Provided records:
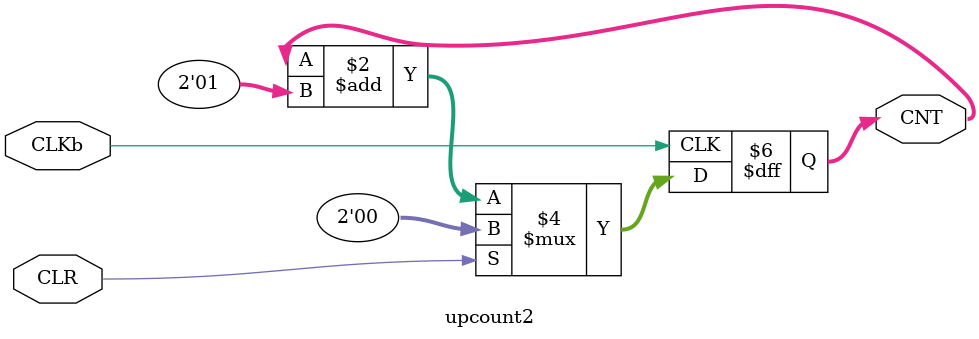
<source format=sv>
module upcount2(
	input logic CLR, CLKb,
	output logic [1:0]CNT
);
	
	// negative triggered 2 bit up coutner with active high synchronous clear
	
	always_ff@(negedge CLKb) begin
		if (CLR) CNT <= 2'd0;
		else CNT <= CNT + 2'd1;
	end

endmodule
</source>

Task to complete:
Reproduce the material above exactly but drop all images.

Worked solution:
<source format=sv>
module upcount2(
	input logic CLR, CLKb,
	output logic [1:0]CNT
);
	
	// negative triggered 2 bit up coutner with active high synchronous clear
	
	always_ff@(negedge CLKb) begin
		if (CLR) CNT <= 2'd0;
		else CNT <= CNT + 2'd1;
	end

endmodule
</source>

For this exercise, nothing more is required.